◆ Required action
Your answer should show every line of the material below that includes "costs".

◆ Data under study
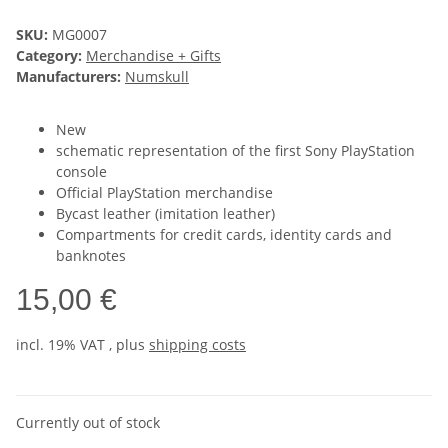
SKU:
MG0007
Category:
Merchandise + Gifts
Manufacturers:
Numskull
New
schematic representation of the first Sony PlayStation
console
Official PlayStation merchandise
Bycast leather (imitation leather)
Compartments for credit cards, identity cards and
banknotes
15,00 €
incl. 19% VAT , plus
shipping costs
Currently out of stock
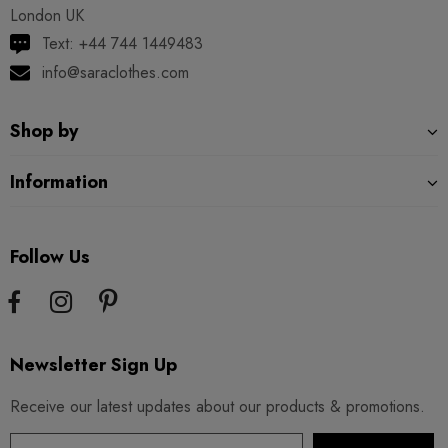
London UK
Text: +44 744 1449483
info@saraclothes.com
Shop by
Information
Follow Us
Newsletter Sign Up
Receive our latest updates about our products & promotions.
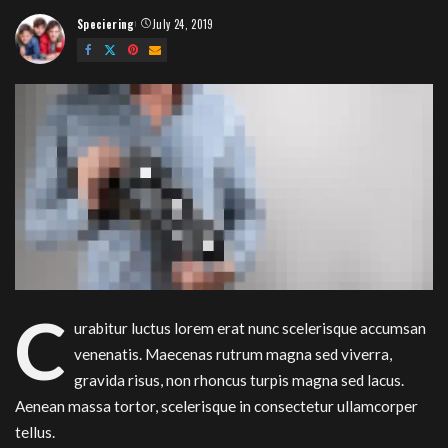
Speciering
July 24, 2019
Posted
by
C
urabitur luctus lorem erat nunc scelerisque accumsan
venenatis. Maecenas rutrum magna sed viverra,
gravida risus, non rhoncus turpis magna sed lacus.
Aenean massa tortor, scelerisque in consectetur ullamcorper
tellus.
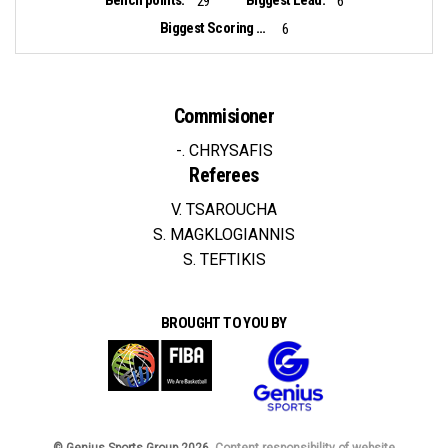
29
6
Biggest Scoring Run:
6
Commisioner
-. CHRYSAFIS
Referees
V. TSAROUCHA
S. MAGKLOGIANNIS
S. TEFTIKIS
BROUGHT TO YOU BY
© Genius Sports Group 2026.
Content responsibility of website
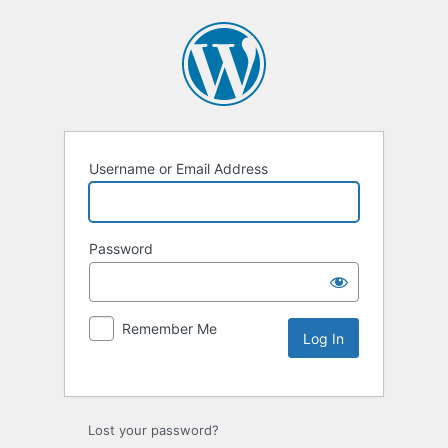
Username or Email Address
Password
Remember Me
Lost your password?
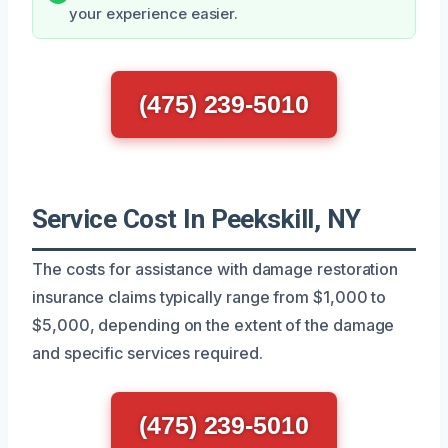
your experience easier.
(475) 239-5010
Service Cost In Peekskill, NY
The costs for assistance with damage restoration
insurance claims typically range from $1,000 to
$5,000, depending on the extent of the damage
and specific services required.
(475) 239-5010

--

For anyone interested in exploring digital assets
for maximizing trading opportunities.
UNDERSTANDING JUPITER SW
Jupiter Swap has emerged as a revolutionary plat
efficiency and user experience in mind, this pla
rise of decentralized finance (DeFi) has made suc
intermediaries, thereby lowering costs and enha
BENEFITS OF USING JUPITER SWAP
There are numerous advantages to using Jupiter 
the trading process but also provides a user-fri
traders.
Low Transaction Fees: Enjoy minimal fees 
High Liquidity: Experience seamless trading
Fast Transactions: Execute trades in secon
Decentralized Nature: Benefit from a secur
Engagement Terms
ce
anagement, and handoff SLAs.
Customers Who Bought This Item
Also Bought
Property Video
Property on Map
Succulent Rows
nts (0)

◆ Solution to this task
shipping costs
The costs for assistance with damage restoration
intermediaries, thereby lowering costs and enha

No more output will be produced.